How to Program Side Lunges
Side lunge programming follows the same broad progression principles as other unilateral compound lower-body exercises. The ACSM Position Stand on resistance training recommends matching volume, rest, and frequency to training status while progressing gradually across weeks (Ratamess et al., 2009).
| Level | Sets × Reps | Rest between sets | Frequency |
|---|---|---|---|
| Beginner | 2-3 × 6-10 per side, supported or half-depth | 90-120 seconds | 2-3 sessions/week |
| Intermediate | 3-4 × 8-12 per side, full bodyweight range | 120-180 seconds | 2-4 sessions/week |
| Advanced | 3-5 × 6-12 per side, goblet load, tempo, or slider | 180-240 seconds | 2-4 sessions/week |
Place side lunges after your heaviest squat or hinge when the hips are warm, or use them as the main lower-body strength move in a bodyweight session. They also pair well with glute bridges or sumo squats when you want a hip-focused lower-body day.
Let form set the ceiling. Stop the set when the knee caves, the working heel lifts, the torso folds, or the trailing leg bends because the stance is too wide.
FitCraft's AI coach Ty can place lateral strength work like side lunges inside a broader lower-body plan without overloading the adductors too quickly. The app can also scale the pattern down to supported or partial-depth work when your plan needs a cleaner entry point.
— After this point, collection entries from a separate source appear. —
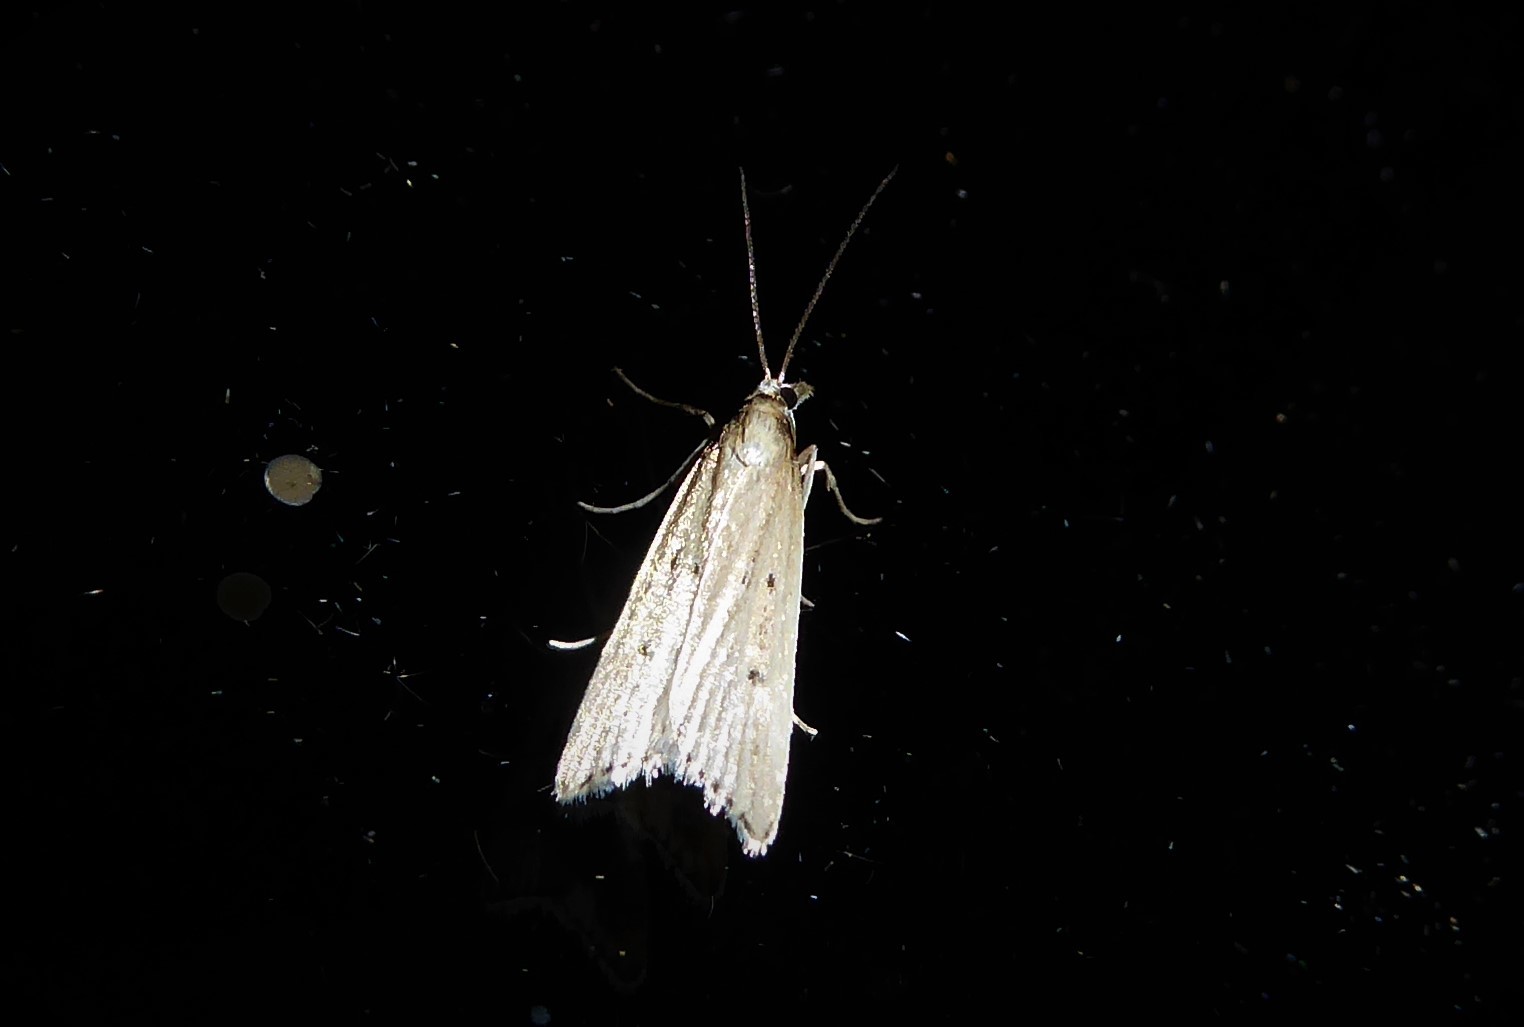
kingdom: Animalia
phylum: Arthropoda
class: Insecta
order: Lepidoptera
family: Crambidae
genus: Antiscopa
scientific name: Antiscopa elaphra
Frequently Asked Questions
Can I do side lunges with knee pain?
Side lunges may aggravate knee pain if the working knee caves inward, the stance is too wide, or depth exceeds your hip and ankle mobility. Start with supported half-depth reps, narrow the step, and stop if pain appears. If knee pain persists, work with a qualified healthcare provider or physical therapist before continuing lateral lunges.
What muscles do side lunges work?
Side lunges primarily work the gluteus maximus, quadriceps, and hip adductors. The gluteus medius, hamstrings, calves, and core stabilizers assist by controlling the pelvis, trunk, knee, and foot as you step sideways and return to center.
Are side lunges good for beginners?
Full-depth side lunges are usually intermediate because they demand hip mobility, adductor tolerance, and lateral balance. Beginners can use a chair, wall, or suspension trainer for support, shorten the step, and build from half-depth reps before moving to the standard bodyweight version.
How many side lunges should I do?
Start with 2 to 3 sets of 6 to 10 reps per side. Intermediate lifters can use 3 to 4 sets of 8 to 12 reps per side, and advanced lifters can add a dumbbell or slow tempo for 3 to 5 sets of 6 to 12 reps per side. End the set when knee tracking, foot pressure, or torso position breaks.
What is the difference between a side lunge and a lateral lunge?
Side lunge and lateral lunge usually mean the same exercise. Both involve stepping sideways, bending the working leg, keeping the opposite leg long, and driving back to standing through the working foot.